PROBLEMS AND TASKS:
1. In the pandas data validation notebook, what message does the schema check give when expected columns are missing?
2. Carry on the pandas data validation notebook from the point where it stops.

*** Opening of TEXT FOR ANALYSIS ***

# ✅ Data Validation with Pandas
This notebook demonstrates how to perform schema checks, data type validations, null checks, and duplicate detection.

In [None]:
import pandas as pd
import numpy as np

In [None]:
# Sample dataset for validation
data = {
    'id': [1, 2, 3, 4, 5, 5],
    'name': ['Alice', 'Bob', 'Charlie', 'David', 'Eve', 'Eve'],
    'dob': ['1990-01-01', '1985-05-12', '1992-03-25', '2000-07-19', None, '2001-03-04'],
    'salary': ['50000', '60000', '70000', 'not_available', '80000', '90000'],
    'age': [25, 30, 35, 40, np.nan, 30]
}
df = pd.DataFrame(data)
df

## 🔍 Schema Validation

In [None]:
# Expected schema
expected_columns = ['id', 'name', 'dob', 'salary', 'age']
assert set(expected_columns).issubset(df.columns), 'Schema mismatch!'
print('Schema validation passed.')

## 🔍 Data Type Validation

In [None]:
# Convert 'dob' and 'salary' to appropriate types
df['dob'] = pd.to_datetime(df['dob'], errors='coerce')

*** Close of TEXT FOR ANALYSIS ***
*** Opening of DATA BLOCK ***

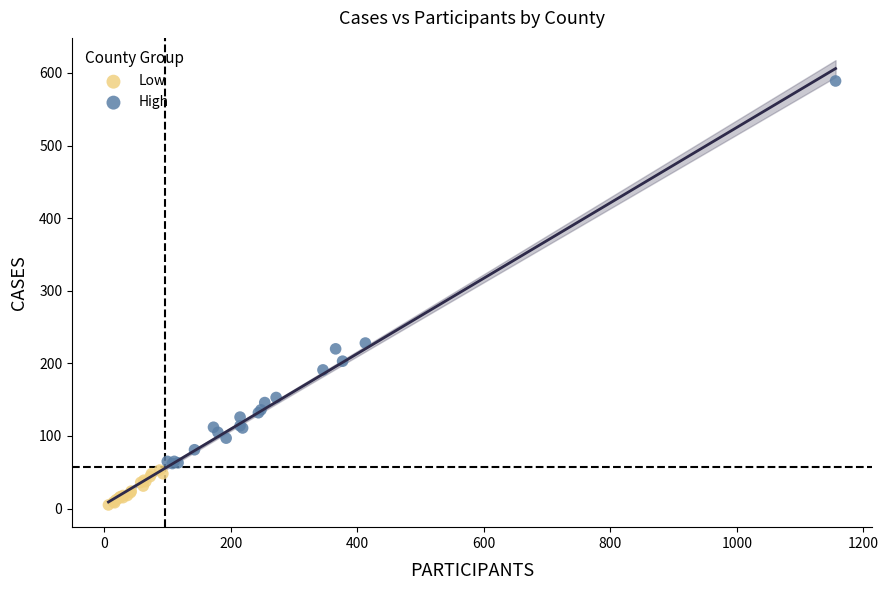

Which series contains the lowest Y value?

Low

*** Close of DATA BLOCK ***

ANSWER SET:
1. 'Schema mismatch!'

2.
df['salary'] = pd.to_numeric(df['salary'], errors='coerce')

# Validate types
assert pd.api.types.is_numeric_dtype(df['salary']), 'Salary column is not numeric'
assert pd.api.types.is_datetime64_any_dtype(df['dob']), 'DOB column is not datetime'
print('Data type validation passed.')

## 🔍 Null Value Detection

In [None]:
# Check for missing values
missing_values = df.isnull().sum()
print('Missing values per column:')
print(missing_values)

## 🔍 Duplicate Detection

In [None]:
# Check for duplicate rows
duplicate_rows = df[df.duplicated()]
print(f'Total duplicate rows: {len(duplicate_rows)}')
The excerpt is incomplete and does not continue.